**MATERIAL SUPPLIED:**

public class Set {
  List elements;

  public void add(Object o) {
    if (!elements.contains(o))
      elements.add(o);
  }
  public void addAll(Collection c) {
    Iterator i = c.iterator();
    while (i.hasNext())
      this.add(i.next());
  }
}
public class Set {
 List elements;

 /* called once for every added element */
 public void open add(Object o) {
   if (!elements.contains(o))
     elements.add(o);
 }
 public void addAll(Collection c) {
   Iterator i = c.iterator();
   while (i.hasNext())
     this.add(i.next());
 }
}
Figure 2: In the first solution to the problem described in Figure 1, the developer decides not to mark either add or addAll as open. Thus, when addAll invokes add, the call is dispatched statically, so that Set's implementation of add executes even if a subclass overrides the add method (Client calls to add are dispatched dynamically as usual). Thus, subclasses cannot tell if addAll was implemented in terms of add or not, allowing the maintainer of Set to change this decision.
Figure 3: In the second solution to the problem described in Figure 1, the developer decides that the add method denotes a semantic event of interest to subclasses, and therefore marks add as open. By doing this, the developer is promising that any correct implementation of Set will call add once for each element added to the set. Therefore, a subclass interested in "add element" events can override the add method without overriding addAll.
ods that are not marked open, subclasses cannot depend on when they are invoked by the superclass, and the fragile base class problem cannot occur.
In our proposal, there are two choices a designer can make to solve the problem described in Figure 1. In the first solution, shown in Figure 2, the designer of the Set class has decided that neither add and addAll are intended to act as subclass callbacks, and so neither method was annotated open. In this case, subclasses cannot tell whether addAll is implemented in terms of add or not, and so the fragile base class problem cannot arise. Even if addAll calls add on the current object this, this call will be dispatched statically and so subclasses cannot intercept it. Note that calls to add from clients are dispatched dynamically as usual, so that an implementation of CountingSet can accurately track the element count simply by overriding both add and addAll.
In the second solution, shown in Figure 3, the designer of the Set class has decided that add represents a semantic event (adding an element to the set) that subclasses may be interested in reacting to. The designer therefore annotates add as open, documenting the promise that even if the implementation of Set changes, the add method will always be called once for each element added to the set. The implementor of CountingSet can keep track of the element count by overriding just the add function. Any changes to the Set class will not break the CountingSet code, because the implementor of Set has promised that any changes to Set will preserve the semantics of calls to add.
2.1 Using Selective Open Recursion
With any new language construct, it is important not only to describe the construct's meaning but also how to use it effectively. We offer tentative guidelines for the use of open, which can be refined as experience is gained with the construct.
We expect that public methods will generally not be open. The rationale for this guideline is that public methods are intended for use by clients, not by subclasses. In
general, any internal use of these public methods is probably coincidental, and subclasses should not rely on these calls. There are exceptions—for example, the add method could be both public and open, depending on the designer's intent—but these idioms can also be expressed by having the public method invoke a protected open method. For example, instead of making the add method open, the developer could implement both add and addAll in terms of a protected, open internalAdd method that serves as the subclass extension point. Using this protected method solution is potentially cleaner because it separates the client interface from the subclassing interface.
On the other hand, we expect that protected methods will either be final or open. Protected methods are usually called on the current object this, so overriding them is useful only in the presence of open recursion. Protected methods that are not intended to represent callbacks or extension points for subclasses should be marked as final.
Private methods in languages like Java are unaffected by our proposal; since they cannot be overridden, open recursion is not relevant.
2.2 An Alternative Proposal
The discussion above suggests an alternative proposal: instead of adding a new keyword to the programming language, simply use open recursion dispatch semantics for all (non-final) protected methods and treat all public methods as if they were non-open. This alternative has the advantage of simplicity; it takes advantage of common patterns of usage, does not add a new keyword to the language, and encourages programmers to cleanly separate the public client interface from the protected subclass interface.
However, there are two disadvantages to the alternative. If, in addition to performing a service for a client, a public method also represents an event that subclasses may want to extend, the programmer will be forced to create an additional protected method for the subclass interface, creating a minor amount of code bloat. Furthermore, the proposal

* * *

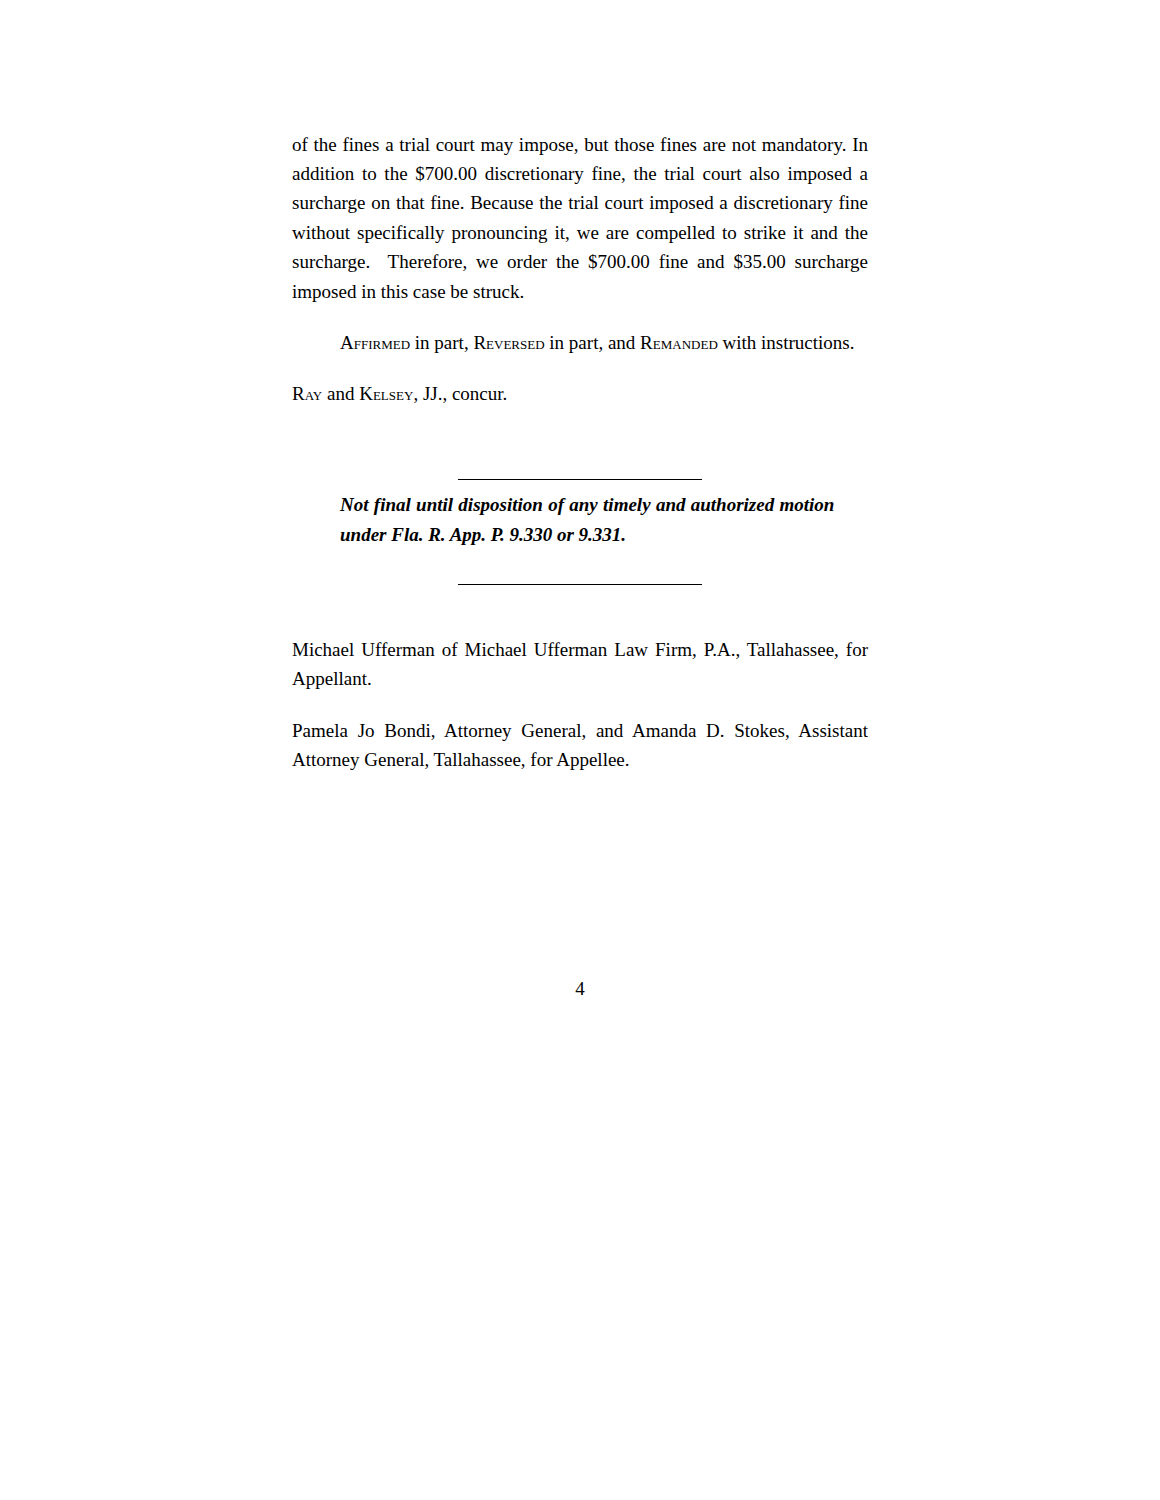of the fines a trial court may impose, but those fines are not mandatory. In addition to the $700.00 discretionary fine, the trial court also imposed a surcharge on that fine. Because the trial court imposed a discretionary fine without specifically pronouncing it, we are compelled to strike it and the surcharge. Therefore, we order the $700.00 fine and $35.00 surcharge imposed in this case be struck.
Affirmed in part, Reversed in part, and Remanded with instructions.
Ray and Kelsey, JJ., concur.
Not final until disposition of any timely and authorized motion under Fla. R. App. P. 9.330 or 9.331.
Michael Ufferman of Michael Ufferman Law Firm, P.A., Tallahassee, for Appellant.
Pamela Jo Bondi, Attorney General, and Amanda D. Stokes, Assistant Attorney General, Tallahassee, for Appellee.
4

**INSTRUCTIONS FOR THE TASK:** Using the entries above, return exactly the lines from the line with "general, any internal" to the line with "2.2 An Alternative Proposal", counting both of those lines.

**SOLUTION TO THE PROBLEM:**
general, any internal use of these public methods is probably coincidental, and subclasses should not rely on these calls. There are exceptions—for example, the add method could be both public and open, depending on the designer's intent—but these idioms can also be expressed by having the public method invoke a protected open method. For example, instead of making the add method open, the developer could implement both add and addAll in terms of a protected, open internalAdd method that serves as the subclass extension point. Using this protected method solution is potentially cleaner because it separates the client interface from the subclassing interface.
On the other hand, we expect that protected methods will either be final or open. Protected methods are usually called on the current object this, so overriding them is useful only in the presence of open recursion. Protected methods that are not intended to represent callbacks or extension points for subclasses should be marked as final.
Private methods in languages like Java are unaffected by our proposal; since they cannot be overridden, open recursion is not relevant.
2.2 An Alternative Proposal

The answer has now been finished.